Structural correlation with in vitro ADME results revealed that -R1 and -R2 groups of C3 carboxamide and –X (halogens) group at C6 and C7 have significant role in establishing the ADME properties of derivatives (Table 3). Halogen groups (-Cl and -F) at C6 and C7 position significantly reduce the solubility and permeability of the compounds. Further, high electronegativity of these groups makes the compounds more susceptible to glutathione conjugation. Although the compounds with halogen group show broad spectrum cytotoxicity, PK properties of the compounds were severely compromised due to these groups. Derivative 4, which is devoid of one –CH₂ group, had superior in vitro cytotoxicity and selectivity. The hydroxyl group (–OH) in the carboxamide chain also affects the solubility. Derivatives 1, 2, 3 and 4, which are devoid of –OH and have halogens in structure, have lowest solubility among all the derivatives. Derivatives 5 and 6 without halogen at C6 and C7 position have maximum solubility. Group -R2 in the carboxamide group has strong correlation with the metabolic stability of the derivatives. Saturated cyclic ring structure at R2 is responsible for derivatives susceptibility to metabolic instability. We propose a rational approach for pharamcokinetically superior molecules by modifications at position –X and –R1 with suitable functional group to further increase the solubility and permeability of these derivatives keeping the functional group at –R2, which renders metabolic stability to these derivatives. Compounds with no –CH₂ in the side chain attached to C-3 and a suitable functional group at –X and –R₂ may also have promising drug-like properties.

→ Supplied information:
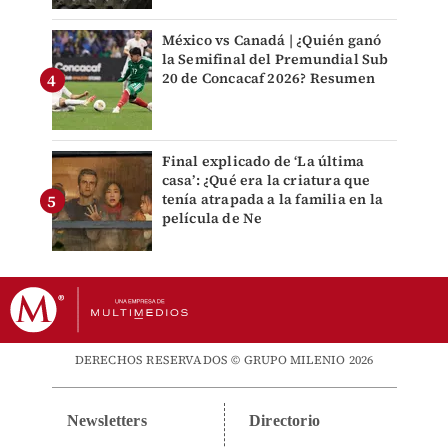
México vs Canadá | ¿Quién ganó
la Semifinal del Premundial Sub
20 de Concacaf 2026? Resumen
Final explicado de ‘La última
casa’: ¿Qué era la criatura que
tenía atrapada a la familia en la
película de Ne
DERECHOS RESERVADOS © GRUPO MILENIO 2026
Newsletters
Directorio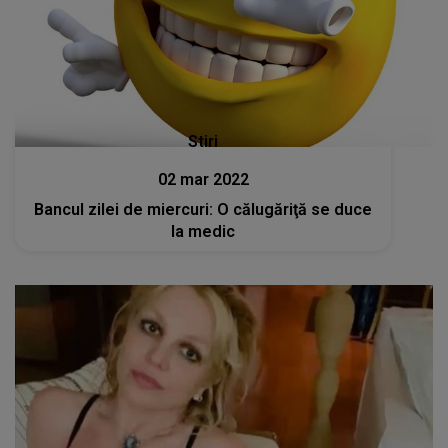
Stiri
02 mar 2022
Bancul zilei de miercuri: O călugăriţă se duce
la medic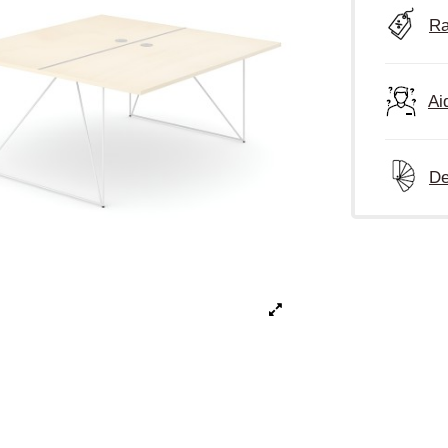
Ra
Ai
De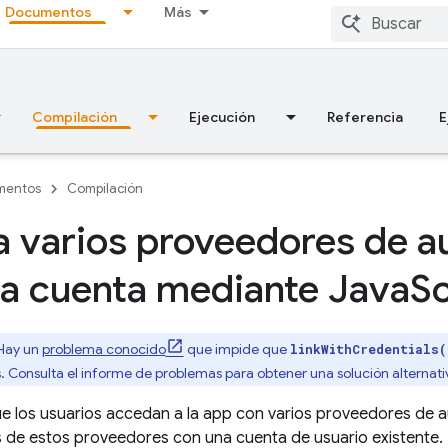
Documentos
Más
Compilación
Ejecución
Referencia
E
mentos
Compilación
a varios proveedores de a
a cuenta mediante Java
Sc
 Hay un
problema conocido
que impide que
linkWithCredentials(
. Consulta el informe de problemas para obtener una solución alternati
ue los usuarios accedan a la app con varios proveedores de a
s de estos proveedores con una cuenta de usuario existente.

→ What you will do: Using the ADME passage, please explain in one to three sentences why the compounds with halogens at C6 and C7 are more susceptible to glutathione conjugation. The data come from a separate source.

→ Written response: The halogen groups (-Cl and -F) at the C6 and C7 positions are highly electronegative. This high electronegativity makes the compounds more susceptible to glutathione conjugation.